Selbst wenn die Hunde nicht zubeißen – sobald sie die Jungtiere berühren, werden diese von den Elterntieren verstoßen. „Auch Spaziergänger sollten Jungwild niemals berühren; auch wenn es so aussieht, als wäre es von der Mutter verlassen“, sagt Leitner.

Auch der Naturschutzbund Burgenland rät Hundebesitzern, ihre Vierbeiner immer an die Leine zu nehmen, erklärt Geschäftsführer Klaus Michalek.

 

Gemeinden zuständig

Im derzeit noch gültigem burgenländischen Landespolizeistrafgesetz, das vom neuen Landessicherheitsgesetz abgelöst wird, ist lediglich verankert: Der Halter eines Tieres hat dieses in einer Weise zu beaufsichtigen oder zu verwahren, dass durch das Tier dritte Personen weder gefährdet noch über das zumutbare Maß hinaus belästigt werden. Per Verordnung können Gemeinden eine Leinen- oder Maulkorbpflicht im Gemeindegebiet verhängen. Laut Büro des stellvertretenden Landeshauptmanns Hans Tschürtz (FPÖ) werde dieser Passus nicht verändert und weiterhin gelten.
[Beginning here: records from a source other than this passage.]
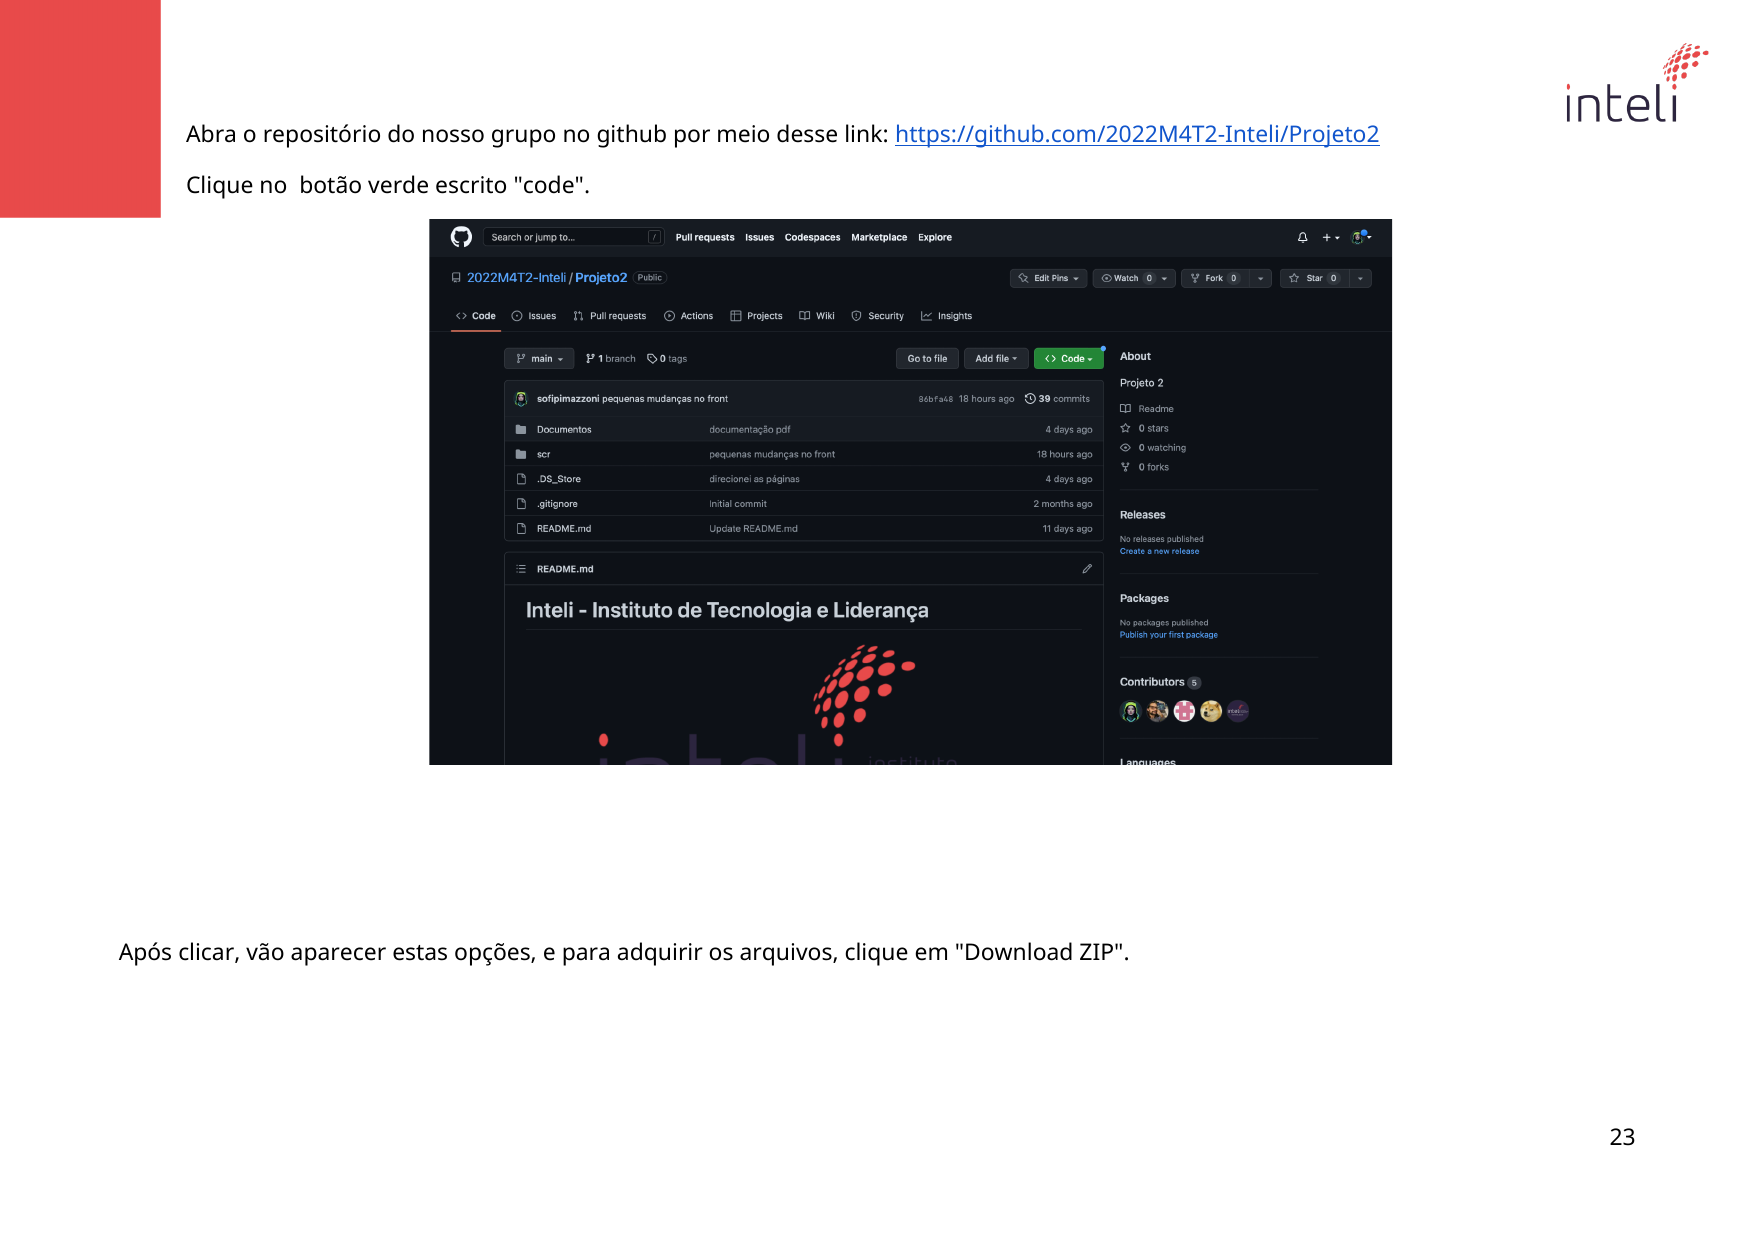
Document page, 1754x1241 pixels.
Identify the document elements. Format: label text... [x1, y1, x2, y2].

text Clique no botão verde escrito "code". [118, 169, 1636, 200]
text Após clicar, vão aparecer estas opções, e para adquirir os arquivos, clique em "Download ZIP". [118, 936, 1636, 967]
picture [429, 219, 1393, 765]
picture [1566, 43, 1709, 122]
text Abra o repositório do nosso grupo no github por meio desse link: https://github.com/2022M4T2-Inteli/Projeto2 [118, 118, 1636, 150]
picture [0, 0, 161, 218]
Einige Gemeinden wie Neusiedl am See, Jennersdorf oder Pinkafeld haben solche Verordnungen bereits. „Hier gilt die Leinenpflicht auch außerhalb des Ortsgebiets, was nur sehr wenige Gemeinden haben“, meint der Landesjägermeister. Laut Jagdgesetz ist es generell verboten, Hunde und Katzen im Jagdgebiet umherstreifen zu lassen.